Unlike most carmakers, Land Rover doesn’t have the luxury of a wide range of body styles to adopt — they’re all SUV, all the time. The line-leading Range Rover is the statement vehicle, as luxurious as it is rugged, and exuding an aura of conquest. The Range Rover Sport — smaller, lighter, and faster, for the DIY go-getter. The Evoque syncs up with the edgy rebel; the Disco, the peripatetic explorer. But this time the storied British marque has taken to honing its lineup in terms of personalities instead. To wit, the new Velar.

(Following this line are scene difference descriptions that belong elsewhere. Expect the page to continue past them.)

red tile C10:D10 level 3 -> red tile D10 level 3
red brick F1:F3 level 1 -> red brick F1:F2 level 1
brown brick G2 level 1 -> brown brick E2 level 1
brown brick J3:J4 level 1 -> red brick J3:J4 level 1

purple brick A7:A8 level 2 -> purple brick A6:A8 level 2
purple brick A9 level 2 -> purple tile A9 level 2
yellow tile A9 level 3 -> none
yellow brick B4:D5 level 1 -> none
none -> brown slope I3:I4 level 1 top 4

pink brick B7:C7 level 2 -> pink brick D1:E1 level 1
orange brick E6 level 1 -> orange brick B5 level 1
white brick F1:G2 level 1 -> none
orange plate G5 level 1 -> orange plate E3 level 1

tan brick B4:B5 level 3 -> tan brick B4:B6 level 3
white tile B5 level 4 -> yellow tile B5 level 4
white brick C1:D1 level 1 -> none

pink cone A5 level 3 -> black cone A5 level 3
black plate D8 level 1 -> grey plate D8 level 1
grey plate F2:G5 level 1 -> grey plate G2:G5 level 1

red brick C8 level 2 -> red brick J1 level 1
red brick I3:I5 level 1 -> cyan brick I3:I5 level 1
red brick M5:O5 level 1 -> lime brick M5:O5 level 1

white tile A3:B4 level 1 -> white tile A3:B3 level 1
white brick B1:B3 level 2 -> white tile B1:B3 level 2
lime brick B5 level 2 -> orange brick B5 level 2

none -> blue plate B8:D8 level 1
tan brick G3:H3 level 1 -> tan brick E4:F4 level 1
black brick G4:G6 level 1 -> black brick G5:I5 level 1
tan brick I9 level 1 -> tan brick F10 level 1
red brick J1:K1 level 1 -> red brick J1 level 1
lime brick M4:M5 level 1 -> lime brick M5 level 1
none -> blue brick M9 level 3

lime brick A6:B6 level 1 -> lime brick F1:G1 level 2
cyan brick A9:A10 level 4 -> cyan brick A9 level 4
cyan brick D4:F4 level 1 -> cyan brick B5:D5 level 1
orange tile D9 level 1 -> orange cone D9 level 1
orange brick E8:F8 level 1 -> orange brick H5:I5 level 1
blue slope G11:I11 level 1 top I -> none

But the new Velar — technically “Land Rover Range Rover Velar,” conversationally “Range Rover Velar” — is perhaps the most precisely targeted Land Rover yet, and as a result, also the riskiest. Its smooth lines, restrained detailing, and achingly precise proportions will be dismissed by many as boring, whereas others will see it as the most artistic and beautiful of the bunch. I vote for the latter. The Velar is an elegant departure in a lineup of relatively mainstream personalities, refreshingly daring in its simplicity and confidence. I see its market as the architects, the designers, the musicians — any driver who craves a degree of beauty in the products they choose to live with.
You can sense this differentiation everywhere. The crease that almost all cars have stretching from fore to aft is razor-thin on the Velar and as high as can be — barely an inch or so from the windows. The lower flanks are marked by sculpted concave recesses rather than additional character lines and lots of hard stops in the details. The door handles cinch up when not in use, like the retracting handles of the Tesla Model S. The burnished-copper detailing offers hints of distinction rather than outright stamps of color. The wheel proportions — the car designer’s Holy Grail of automotive perfection — are allowed to work their magic all the way up to 22 inches. That makes for a slightly brutish ride while traversing craggy mountain slopes, but my god you look good doing it.
2018 Range Rover Velar
Engines: 3.0-liter supercharged V6; 2.0-liter turbocharged inline-four; 2.0 turbocharged diesel inline-four
Transmission: eight-speed automatic, all-wheel-drive
Horsepower: 380; 247; 180
Torque: 332 lb-ft; 269 lb-ft; 317 lb-ft
Spec 4: $49,900
Of course, this being a Land Rover, it’s overwhelmingly ready for that sort of action, evening wear notwithstanding. After many miles of cruising the gorgeous tarmac of rural Norway — amid the fjords and the deer-crossing signs — we tackled a variety of off-road challenges that included a climb straight up a ski mountain trail that’s clearly meant to be traversed when there’s already 36 inches of powder on top of it in order to smooth out the ride. No matter. The Velar’s 9.9 inches of clearance (with the air suspension) and the electronically controlled locking rear differential in its Intelligent Driveline Dynamics system help it scamper up the mountain automatically, with the help of Land Rover’s low-speed cruise-control-like All Terrain Progress Control. On the way down, Hill Descent Control keeps your speed in check, down to the slipperiest gravel — though your foot still instinctively hovers in the more white-knuckle moments.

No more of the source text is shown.